#### [Task to carry out]
Please set down exactly the lines of the listing below from the line containing "32: (520, 787)" through the line containing "92: (522, 730)", both lines included, leaving out all other lines.

[Opening Study material section]

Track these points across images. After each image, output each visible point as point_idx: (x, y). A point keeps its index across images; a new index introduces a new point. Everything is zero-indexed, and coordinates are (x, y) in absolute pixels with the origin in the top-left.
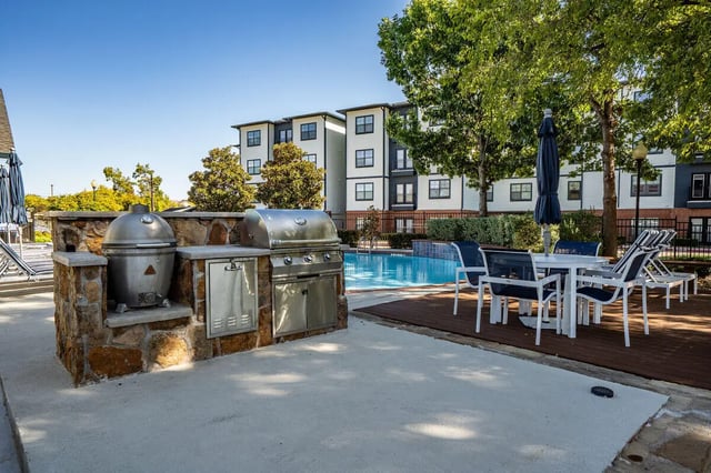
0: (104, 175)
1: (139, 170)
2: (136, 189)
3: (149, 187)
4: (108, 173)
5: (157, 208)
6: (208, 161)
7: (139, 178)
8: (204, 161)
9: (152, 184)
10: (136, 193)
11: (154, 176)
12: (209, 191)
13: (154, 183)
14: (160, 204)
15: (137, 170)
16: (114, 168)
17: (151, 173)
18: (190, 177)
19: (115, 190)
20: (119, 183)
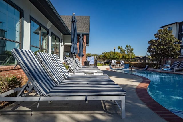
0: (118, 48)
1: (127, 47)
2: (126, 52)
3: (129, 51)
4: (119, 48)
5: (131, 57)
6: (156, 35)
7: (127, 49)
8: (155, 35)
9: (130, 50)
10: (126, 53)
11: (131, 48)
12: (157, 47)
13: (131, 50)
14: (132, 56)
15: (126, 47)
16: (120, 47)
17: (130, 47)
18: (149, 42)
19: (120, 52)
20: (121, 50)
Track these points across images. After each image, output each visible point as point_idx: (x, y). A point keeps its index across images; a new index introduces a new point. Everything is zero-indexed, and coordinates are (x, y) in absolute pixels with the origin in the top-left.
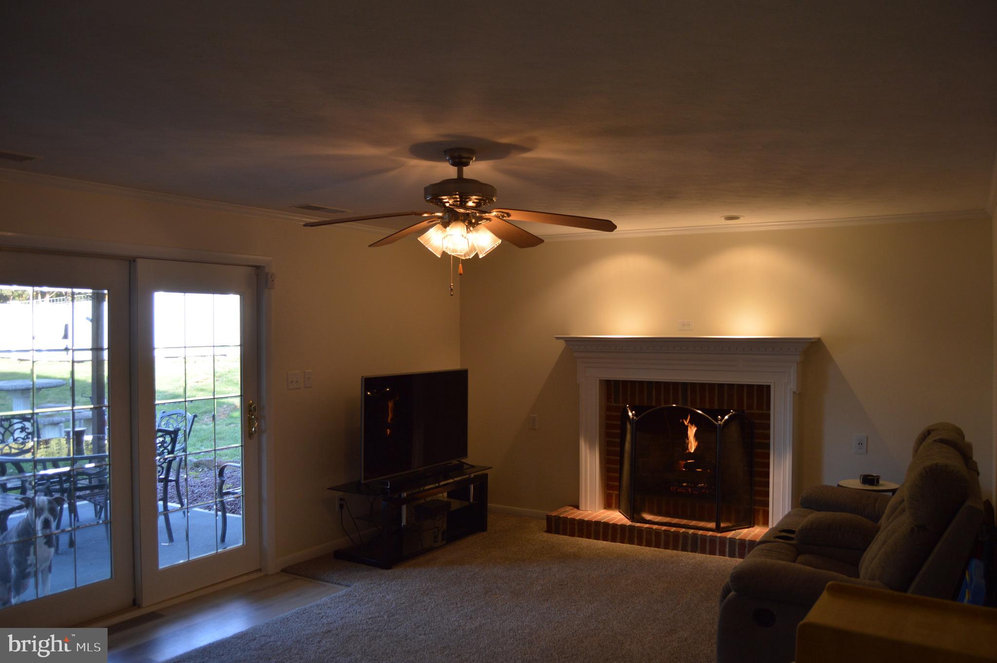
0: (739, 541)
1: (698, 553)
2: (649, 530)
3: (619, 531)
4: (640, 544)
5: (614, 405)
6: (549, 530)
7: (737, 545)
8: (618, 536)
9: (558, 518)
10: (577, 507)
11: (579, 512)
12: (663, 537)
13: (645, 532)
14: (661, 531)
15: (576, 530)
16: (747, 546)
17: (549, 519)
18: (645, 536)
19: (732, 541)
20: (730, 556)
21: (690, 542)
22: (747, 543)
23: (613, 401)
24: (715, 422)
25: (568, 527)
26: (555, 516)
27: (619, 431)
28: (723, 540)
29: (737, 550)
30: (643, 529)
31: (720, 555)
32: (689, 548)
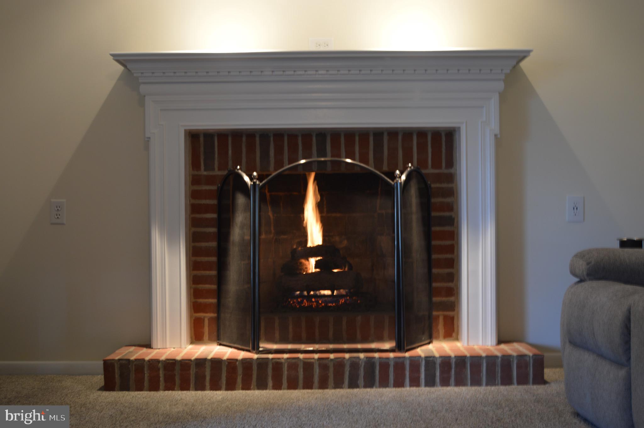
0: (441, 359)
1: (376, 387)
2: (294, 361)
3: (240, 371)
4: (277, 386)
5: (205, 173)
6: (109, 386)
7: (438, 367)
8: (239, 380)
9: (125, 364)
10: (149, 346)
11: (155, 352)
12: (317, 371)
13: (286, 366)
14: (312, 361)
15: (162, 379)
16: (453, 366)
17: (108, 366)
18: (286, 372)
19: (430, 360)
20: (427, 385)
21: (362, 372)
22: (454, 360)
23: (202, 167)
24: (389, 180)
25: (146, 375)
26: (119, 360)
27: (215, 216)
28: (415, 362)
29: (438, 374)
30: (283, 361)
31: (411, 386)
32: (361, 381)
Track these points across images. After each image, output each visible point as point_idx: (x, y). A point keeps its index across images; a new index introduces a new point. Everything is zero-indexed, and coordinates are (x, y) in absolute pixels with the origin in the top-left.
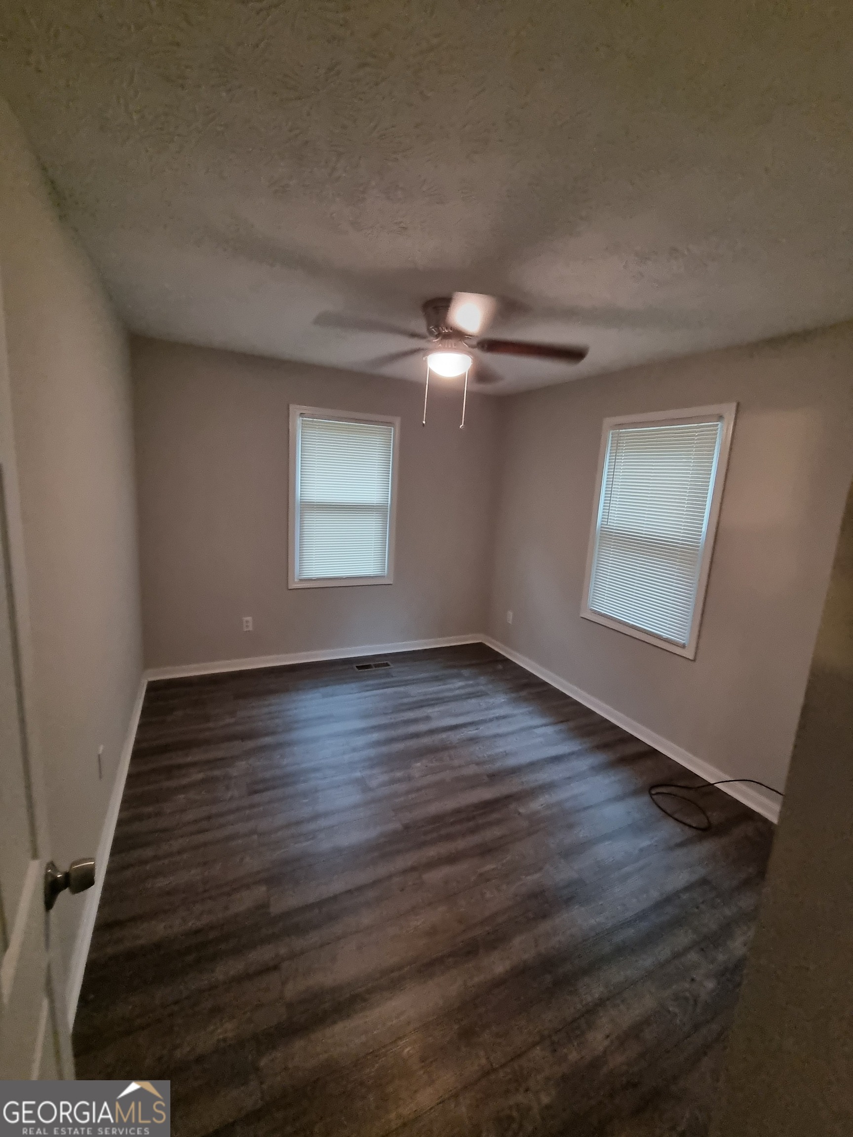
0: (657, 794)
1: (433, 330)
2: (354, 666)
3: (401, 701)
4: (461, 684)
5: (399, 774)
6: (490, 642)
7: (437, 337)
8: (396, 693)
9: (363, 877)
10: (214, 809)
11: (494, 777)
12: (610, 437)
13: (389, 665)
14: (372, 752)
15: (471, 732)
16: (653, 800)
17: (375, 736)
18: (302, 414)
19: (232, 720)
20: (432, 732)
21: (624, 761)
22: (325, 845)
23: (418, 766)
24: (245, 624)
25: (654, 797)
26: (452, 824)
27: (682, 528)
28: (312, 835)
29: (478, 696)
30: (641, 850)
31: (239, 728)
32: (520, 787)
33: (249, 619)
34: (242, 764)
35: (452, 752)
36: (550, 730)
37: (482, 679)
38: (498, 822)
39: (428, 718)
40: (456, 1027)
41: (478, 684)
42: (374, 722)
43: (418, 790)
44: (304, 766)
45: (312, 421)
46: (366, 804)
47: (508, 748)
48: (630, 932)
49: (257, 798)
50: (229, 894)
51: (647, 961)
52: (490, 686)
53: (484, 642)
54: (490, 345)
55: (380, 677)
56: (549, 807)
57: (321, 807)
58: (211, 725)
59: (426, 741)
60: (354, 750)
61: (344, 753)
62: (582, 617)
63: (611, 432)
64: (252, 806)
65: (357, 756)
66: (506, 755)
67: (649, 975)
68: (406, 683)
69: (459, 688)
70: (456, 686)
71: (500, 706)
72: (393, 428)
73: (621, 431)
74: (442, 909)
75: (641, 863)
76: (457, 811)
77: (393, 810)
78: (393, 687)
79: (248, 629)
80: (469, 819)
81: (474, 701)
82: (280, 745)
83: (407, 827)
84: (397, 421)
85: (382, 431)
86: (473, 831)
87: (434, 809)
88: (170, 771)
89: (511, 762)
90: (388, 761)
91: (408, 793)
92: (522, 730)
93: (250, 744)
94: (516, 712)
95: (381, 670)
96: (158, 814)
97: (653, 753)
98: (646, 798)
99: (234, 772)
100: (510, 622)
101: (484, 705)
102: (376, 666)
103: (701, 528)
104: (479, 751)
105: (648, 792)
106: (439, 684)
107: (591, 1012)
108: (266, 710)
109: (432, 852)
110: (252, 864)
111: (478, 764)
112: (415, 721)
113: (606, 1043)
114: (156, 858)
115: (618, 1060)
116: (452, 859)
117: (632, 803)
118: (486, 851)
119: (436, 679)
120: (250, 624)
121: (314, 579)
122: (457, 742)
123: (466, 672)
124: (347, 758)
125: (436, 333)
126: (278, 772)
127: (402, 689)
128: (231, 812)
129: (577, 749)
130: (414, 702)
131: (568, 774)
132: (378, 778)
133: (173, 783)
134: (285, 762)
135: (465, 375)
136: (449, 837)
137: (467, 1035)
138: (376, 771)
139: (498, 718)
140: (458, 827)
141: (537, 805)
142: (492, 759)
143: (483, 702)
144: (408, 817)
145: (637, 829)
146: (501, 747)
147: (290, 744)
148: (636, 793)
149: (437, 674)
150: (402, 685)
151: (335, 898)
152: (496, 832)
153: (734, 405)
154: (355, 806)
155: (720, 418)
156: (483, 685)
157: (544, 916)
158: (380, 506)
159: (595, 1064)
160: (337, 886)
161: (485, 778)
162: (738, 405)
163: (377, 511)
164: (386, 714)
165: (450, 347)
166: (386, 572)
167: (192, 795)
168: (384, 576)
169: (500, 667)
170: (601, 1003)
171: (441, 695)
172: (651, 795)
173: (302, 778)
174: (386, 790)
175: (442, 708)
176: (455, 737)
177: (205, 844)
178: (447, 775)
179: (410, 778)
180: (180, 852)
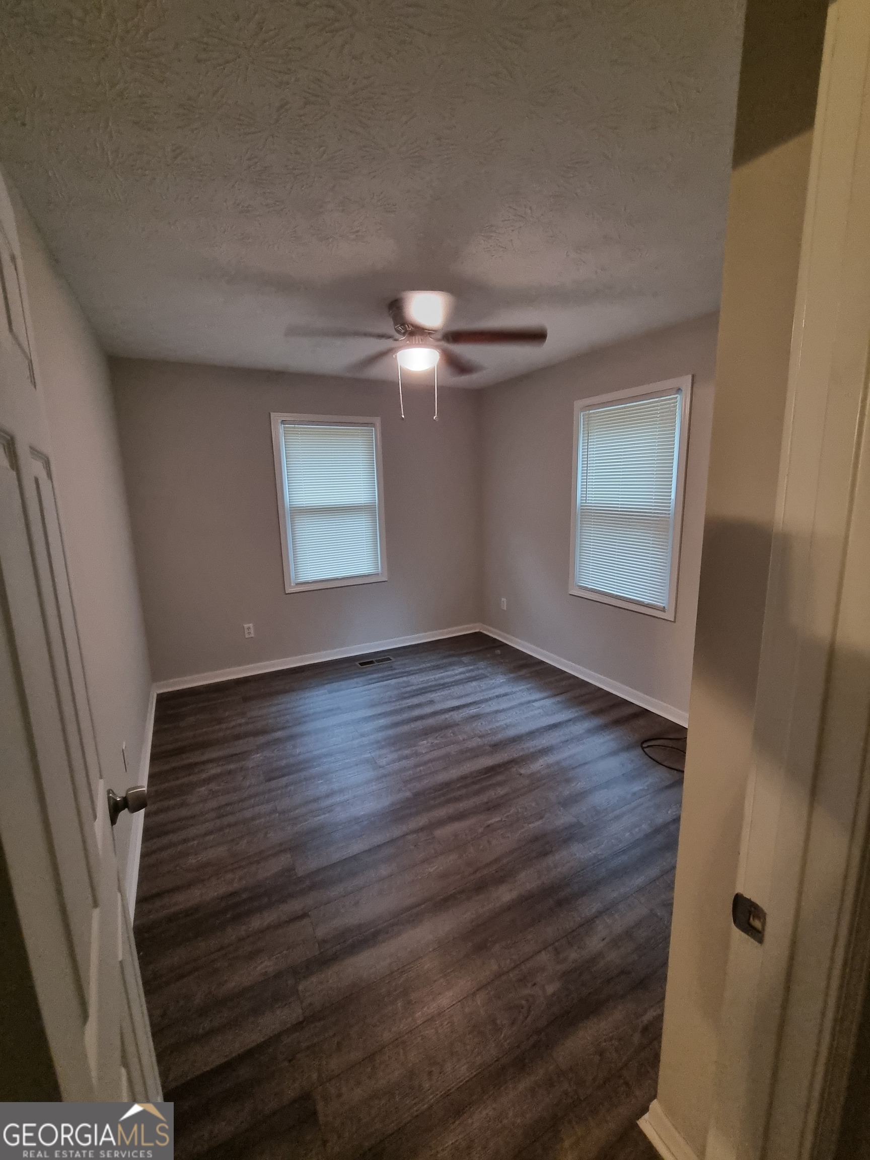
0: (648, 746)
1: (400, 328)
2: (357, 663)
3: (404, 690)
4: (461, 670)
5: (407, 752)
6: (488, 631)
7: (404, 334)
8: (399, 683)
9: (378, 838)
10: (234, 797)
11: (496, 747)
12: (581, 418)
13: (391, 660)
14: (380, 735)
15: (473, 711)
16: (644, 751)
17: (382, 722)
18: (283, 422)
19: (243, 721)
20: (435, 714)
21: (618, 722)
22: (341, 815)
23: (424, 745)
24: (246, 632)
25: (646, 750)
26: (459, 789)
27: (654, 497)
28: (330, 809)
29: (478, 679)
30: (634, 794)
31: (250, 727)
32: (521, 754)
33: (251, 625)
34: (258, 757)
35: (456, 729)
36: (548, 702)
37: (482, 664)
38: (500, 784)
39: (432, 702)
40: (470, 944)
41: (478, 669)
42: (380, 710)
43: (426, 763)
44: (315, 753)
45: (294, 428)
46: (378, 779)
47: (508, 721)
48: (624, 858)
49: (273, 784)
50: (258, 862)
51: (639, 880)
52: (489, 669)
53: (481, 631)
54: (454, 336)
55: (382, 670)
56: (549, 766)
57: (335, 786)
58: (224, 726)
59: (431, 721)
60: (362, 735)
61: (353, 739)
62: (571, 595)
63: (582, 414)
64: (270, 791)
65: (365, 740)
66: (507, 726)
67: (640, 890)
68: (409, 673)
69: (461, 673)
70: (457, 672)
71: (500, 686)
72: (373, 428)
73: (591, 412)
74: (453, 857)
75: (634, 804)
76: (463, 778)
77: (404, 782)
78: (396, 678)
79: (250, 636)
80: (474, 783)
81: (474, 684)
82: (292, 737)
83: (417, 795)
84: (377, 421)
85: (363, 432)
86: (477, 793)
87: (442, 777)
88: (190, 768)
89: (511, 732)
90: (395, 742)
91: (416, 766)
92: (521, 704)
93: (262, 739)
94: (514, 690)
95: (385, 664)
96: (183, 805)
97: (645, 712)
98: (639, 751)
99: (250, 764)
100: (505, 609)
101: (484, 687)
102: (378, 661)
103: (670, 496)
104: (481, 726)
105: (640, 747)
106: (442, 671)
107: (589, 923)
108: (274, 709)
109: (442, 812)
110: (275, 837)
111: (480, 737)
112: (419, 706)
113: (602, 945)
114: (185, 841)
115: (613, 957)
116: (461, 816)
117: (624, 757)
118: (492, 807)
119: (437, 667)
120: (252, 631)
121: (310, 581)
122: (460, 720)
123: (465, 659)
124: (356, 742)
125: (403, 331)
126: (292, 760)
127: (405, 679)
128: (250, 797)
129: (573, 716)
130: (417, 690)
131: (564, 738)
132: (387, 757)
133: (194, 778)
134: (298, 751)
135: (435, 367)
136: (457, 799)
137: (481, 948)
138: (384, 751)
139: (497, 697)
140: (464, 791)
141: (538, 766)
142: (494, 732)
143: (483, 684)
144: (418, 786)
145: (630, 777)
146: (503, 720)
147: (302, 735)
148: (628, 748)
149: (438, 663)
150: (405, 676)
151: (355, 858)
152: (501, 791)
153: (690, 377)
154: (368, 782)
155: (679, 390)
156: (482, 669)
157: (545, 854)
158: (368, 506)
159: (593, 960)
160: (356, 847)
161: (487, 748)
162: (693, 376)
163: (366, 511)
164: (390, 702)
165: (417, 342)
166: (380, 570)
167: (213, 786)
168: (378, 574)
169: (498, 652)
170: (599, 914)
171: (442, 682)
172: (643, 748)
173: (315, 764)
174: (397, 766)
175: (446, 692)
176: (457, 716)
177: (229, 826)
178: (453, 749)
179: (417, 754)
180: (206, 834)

[Closing Study material section]

#### [Completed task]
32: (520, 787)
33: (249, 619)
34: (242, 764)
35: (452, 752)
36: (550, 730)
37: (482, 679)
38: (498, 822)
39: (428, 718)
40: (456, 1027)
41: (478, 684)
42: (374, 722)
43: (418, 790)
44: (304, 766)
45: (312, 421)
46: (366, 804)
47: (508, 748)
48: (630, 932)
49: (257, 798)
50: (229, 894)
51: (647, 961)
52: (490, 686)
53: (484, 642)
54: (490, 345)
55: (380, 677)
56: (549, 807)
57: (321, 807)
58: (211, 725)
59: (426, 741)
60: (354, 750)
61: (344, 753)
62: (582, 617)
63: (611, 432)
64: (252, 806)
65: (357, 756)
66: (506, 755)
67: (649, 975)
68: (406, 683)
69: (459, 688)
70: (456, 686)
71: (500, 706)
72: (393, 428)
73: (621, 431)
74: (442, 909)
75: (641, 863)
76: (457, 811)
77: (393, 810)
78: (393, 687)
79: (248, 629)
80: (469, 819)
81: (474, 701)
82: (280, 745)
83: (407, 827)
84: (397, 421)
85: (382, 431)
86: (473, 831)
87: (434, 809)
88: (170, 771)
89: (511, 762)
90: (388, 761)
91: (408, 793)
92: (522, 730)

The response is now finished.